Côtes de Provence est une SEULE appellation avec une multitude de terroirs dont la qualité offre du pire, par majorité hélas, au meilleur. Comment voulez-vous que les amateurs, disposant d’un bon palais, fassent confiance à cette Appellation Contrôlée Côtes de Provence? Rioja est une seule appellation avec trois secteurs que couvrent 50.732 hectares. Sur 53 appellations d’Origine en Espagne, c’est la seule appellation « calificada » dans un grand pays de production de vin. Calificada veut dire important, en tête, qualifié, diplôme: une seule sur 53, on se poserait des questions sur les 52 autres …. Sous l’appellation Rioja on peut trouver sur le marché des vins dilués, des vins surboisés, des vins francs et honorables et des très grands vins. On est très loin d’une garantie de la qualité et de la typicité avec une telle divergence.
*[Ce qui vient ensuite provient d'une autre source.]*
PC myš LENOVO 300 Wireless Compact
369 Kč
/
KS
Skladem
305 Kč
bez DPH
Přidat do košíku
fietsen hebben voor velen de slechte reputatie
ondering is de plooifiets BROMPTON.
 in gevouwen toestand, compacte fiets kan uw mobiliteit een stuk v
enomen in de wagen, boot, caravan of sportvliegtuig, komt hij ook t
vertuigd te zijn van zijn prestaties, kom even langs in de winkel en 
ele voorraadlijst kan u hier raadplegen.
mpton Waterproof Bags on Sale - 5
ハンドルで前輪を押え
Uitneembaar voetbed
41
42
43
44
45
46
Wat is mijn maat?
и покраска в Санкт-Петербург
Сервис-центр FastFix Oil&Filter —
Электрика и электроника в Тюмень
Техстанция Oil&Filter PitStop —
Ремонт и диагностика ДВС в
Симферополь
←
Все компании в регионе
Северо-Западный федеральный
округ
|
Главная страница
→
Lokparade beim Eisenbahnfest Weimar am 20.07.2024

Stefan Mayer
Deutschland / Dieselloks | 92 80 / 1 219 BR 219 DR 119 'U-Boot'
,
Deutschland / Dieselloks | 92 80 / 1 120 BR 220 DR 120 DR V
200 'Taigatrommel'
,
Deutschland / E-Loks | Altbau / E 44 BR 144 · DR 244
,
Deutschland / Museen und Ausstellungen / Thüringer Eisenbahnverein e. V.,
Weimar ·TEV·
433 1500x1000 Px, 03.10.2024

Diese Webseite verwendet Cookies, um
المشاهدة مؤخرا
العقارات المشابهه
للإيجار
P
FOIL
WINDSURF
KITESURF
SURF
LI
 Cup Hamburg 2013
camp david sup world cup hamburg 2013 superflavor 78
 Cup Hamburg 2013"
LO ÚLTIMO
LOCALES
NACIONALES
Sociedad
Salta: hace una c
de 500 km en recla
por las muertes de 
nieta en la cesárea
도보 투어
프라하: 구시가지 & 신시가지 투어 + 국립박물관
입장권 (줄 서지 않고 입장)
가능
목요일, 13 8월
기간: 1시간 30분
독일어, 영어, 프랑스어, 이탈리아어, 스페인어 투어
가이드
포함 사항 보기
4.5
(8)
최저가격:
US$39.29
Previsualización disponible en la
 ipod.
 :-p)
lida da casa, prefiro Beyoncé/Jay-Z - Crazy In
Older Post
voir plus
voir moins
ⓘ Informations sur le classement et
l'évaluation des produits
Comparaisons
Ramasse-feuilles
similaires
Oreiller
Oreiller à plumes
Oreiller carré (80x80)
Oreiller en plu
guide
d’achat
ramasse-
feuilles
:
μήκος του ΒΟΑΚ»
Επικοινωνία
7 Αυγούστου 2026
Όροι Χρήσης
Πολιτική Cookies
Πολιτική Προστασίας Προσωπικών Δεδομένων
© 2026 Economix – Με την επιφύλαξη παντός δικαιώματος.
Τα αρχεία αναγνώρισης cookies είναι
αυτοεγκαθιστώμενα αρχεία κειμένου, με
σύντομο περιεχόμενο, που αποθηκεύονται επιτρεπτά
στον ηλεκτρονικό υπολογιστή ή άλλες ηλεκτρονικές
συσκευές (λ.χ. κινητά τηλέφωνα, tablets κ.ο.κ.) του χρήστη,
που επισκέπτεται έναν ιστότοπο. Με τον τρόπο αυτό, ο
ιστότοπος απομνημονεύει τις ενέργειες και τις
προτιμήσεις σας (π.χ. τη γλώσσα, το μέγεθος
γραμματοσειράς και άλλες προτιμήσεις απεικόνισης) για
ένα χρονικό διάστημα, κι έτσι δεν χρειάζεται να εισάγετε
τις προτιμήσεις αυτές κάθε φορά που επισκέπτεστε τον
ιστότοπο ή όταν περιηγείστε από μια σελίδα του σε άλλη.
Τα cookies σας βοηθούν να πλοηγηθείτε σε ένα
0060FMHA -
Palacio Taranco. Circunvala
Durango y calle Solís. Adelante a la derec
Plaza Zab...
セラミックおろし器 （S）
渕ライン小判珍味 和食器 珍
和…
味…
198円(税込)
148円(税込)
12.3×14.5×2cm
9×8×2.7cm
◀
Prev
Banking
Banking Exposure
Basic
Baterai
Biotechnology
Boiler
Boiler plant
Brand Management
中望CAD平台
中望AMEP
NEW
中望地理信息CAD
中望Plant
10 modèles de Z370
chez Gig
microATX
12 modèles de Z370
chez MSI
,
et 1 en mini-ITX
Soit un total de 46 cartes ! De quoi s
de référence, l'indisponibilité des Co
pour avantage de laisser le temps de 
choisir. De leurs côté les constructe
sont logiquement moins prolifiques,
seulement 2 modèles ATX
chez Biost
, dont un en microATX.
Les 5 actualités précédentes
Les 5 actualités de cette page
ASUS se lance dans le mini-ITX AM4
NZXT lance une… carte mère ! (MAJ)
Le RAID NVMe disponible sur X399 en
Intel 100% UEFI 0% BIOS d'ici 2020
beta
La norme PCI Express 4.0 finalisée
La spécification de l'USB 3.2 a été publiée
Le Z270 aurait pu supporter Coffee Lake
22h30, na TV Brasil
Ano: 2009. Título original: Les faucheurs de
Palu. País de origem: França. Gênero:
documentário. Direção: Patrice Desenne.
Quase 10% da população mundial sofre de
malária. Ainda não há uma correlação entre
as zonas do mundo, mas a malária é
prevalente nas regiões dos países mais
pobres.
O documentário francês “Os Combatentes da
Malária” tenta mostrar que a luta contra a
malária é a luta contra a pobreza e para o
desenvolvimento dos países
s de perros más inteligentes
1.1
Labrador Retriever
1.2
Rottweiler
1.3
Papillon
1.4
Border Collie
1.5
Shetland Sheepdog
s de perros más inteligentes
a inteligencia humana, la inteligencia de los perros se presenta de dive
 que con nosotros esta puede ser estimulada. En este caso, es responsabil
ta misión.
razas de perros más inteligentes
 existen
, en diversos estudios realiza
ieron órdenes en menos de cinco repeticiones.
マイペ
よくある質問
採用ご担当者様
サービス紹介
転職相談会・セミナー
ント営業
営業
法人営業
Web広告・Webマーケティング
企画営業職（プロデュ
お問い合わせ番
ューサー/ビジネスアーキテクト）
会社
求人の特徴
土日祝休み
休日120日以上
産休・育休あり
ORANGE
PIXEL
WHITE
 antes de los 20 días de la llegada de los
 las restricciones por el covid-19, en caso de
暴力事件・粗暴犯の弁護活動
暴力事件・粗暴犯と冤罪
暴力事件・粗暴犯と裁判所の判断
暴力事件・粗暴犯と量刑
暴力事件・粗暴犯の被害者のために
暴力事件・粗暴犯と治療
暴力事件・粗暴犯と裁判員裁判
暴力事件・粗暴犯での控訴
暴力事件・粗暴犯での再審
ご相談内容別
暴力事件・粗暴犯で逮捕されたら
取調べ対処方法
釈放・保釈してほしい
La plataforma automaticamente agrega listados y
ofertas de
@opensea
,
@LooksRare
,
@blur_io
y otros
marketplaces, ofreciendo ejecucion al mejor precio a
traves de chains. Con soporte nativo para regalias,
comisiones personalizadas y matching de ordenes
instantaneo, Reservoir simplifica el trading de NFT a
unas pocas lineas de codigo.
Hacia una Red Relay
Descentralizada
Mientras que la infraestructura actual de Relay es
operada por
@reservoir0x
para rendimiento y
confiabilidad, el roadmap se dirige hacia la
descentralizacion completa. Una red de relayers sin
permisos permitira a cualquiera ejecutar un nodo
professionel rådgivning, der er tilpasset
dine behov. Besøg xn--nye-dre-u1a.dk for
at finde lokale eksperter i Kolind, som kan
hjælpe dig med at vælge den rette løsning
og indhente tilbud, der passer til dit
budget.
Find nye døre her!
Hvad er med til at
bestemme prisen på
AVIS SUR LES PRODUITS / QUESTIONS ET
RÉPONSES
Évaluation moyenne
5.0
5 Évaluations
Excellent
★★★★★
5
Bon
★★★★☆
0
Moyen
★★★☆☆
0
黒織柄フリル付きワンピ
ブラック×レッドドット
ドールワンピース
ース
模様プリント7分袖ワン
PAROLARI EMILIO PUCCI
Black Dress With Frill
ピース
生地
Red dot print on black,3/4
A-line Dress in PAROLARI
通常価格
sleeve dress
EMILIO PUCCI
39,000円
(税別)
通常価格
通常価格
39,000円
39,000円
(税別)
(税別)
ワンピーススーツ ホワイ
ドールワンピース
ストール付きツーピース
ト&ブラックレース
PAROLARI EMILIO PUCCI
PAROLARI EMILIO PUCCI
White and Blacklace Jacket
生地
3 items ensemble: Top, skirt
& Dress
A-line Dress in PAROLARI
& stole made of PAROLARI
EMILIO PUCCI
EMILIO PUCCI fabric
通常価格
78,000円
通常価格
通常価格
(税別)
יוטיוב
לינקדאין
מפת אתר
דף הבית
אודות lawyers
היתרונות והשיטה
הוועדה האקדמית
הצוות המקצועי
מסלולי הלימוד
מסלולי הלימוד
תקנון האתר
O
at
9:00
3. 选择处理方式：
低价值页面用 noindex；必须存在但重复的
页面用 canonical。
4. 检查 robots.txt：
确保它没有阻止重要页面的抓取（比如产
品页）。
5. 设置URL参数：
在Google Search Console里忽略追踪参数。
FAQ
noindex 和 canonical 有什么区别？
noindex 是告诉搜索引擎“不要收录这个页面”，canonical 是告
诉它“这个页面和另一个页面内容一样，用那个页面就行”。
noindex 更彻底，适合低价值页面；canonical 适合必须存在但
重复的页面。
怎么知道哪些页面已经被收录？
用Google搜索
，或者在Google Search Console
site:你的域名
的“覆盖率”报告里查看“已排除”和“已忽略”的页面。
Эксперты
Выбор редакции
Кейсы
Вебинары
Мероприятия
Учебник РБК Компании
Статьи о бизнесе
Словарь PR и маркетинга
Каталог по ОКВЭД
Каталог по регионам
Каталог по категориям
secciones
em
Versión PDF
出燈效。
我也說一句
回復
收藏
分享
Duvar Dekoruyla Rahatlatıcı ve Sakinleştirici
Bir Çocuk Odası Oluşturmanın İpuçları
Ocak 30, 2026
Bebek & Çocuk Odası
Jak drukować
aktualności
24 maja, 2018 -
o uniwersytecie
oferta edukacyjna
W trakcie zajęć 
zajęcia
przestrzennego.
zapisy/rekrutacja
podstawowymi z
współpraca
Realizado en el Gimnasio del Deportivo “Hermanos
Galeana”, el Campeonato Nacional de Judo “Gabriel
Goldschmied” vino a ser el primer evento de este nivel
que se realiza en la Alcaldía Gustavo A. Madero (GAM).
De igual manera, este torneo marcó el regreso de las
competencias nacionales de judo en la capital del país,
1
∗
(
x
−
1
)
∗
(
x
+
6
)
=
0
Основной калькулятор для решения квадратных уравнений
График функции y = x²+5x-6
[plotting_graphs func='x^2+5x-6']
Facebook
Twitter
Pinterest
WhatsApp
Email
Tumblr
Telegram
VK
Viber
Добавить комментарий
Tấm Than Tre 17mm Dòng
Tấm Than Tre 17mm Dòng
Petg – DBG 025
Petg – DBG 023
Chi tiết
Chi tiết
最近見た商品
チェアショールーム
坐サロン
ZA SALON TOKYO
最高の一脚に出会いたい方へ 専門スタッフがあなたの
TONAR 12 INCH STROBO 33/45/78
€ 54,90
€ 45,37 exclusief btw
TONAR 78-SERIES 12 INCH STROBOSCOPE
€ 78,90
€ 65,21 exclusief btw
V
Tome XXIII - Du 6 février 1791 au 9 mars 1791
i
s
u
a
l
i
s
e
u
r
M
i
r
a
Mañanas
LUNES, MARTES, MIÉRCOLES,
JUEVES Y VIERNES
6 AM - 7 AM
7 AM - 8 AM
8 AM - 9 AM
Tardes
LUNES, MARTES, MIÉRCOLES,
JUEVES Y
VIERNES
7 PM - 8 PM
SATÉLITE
On est très loin d’une protection des consommateurs.

Comment contrôler et garantir dans une telle diversité, voir disparité?

Si on veut maîtriser, contrôler et garantir l’origine et la qualité, la réponse évidente serait de renforcer les règles et les limitations, d’imposer encore plus des modes de travail, d’entretien de la vigne, la façon de vendanger, de traiter les raisins, de vinifier et de conserver. Bref, une législation compliquée de répression. Des doses indigérables de « Bruxelles », voir le malheur des fromages, à imposer à des vignerons de talent, conscients et soucieux de la valeur de leur terroir, impliqueraient une frustration de leur gestion, une limitation inacceptable de leur liberté de créateur. Les mesures pour obliger les errants à rester sur le droit chemin, qui pourraient les obliger à produire correctement selon les normes de l’ A.O.C., muselleraient les conducteurs des locomotives de l’appellation.

Doit-on opter pour une grande liberté ou faut-il placer des détecteurs de radar à chaque bout des rangs de vigiles? Le bon vigneron demande la simplicité, la liberté et la faisabilité. Ainsi il pourra travailler sereinement avec des résultats qui en premier lieu, le satisferont personnellement, en deuxième lieu, satisferont le consommateur et en troisième lieu le législateur. La qualité le protègera et il servira l’appellation autant qu’il en profitera; ce sont plutôt les moins bons qui sont sauvés par la valeur commerciale de l’appellation. Le mauvais vigneron, même sous une législation compliquée et répressive, trouvera soit la sortie pour se faire pardonner la mauvaise qualité, soit il fera faillite. Voilà quelques questions qui pourraient servir à animer un débat sur la question.